_Set exercise 1_:
Answer these about the blog post on porting 80 Days, one per line:
(a) In which city is Inkle based?
(b) For which platforms was the port of 80 Days to be made?
(c) Who did Inkle hire later in the project?
_Set exercise 2_: Which names of people, including fictional characters, appear in the blog post about porting 80 Days? List them all.
_Set exercise 3_: How would you put this sentence from the blog post about porting 80 Days into Spanish: "It turns out that Jon and Joe are both really great guys and we got on straight away."
** Start of Selected passage **
[The original blog post of this content is here]
While first getting started with Cape Guy, I also discovered 80 Days on my iPad. I absolutely loved it and, after a surprising response to a tweet, discovered that Inkle were also based in Cambridge (UK). I already had plans for a first project but, having recently read The Lean Startup, was willing to pivot early, in this case before even actually starting in the first direction! Now THAT’s what I call being agile!
I’d always planned on building up a series of increasingly ambitious projects using Unity, which I’m still doing, but saw an opportunity for both Inkle and Cape Guy. I emailed them and we met up in the pub a few days later. It turns out that Jon and Joe are both really great guys and we got on straight away. An hour or so later we were discussing me doing a PC and Mac port of 80 Days, using Unity. Inkle could release a game to the PC market – which they’d been considering doing for a while – and I could get comfortable using Unity while not having to worry too much about game design (one step at a time!)
Let’s DO THIS!
We agreed that I would do the vast majority of the port myself, but that Joe would take ownership of the C# backend for Inklewriter and the story view. Later on in the project, Inkle also hired Tom Kail who took on the front-end UI work for the conversation and market/luggage view. In exchange I trained him up in the ways of a games developer. It was a bit like Yoda and Luke, only I’m not a Jedi Master :-(, and we weren’t in a swamp :-).
** End of Selected passage **
** Start of Data provided **
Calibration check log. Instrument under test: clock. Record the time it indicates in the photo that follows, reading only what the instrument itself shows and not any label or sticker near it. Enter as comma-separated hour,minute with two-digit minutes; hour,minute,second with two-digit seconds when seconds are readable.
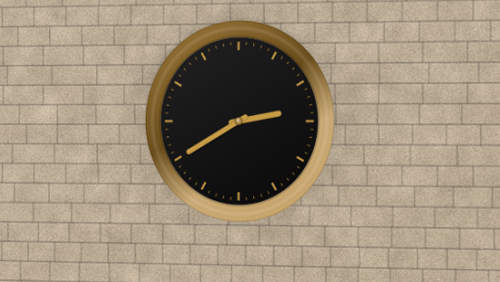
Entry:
** End of Data provided **
_Written solution 1_:
(a) Cambridge (UK)
(b) PC and Mac
(c) Tom Kail

_Written solution 2_:
Jon
Joe
Tom Kail
Yoda
Luke

_Written solution 3_: Resulta que Jon y Joe son dos tipos realmente geniales y nos llevamos bien desde el primer momento.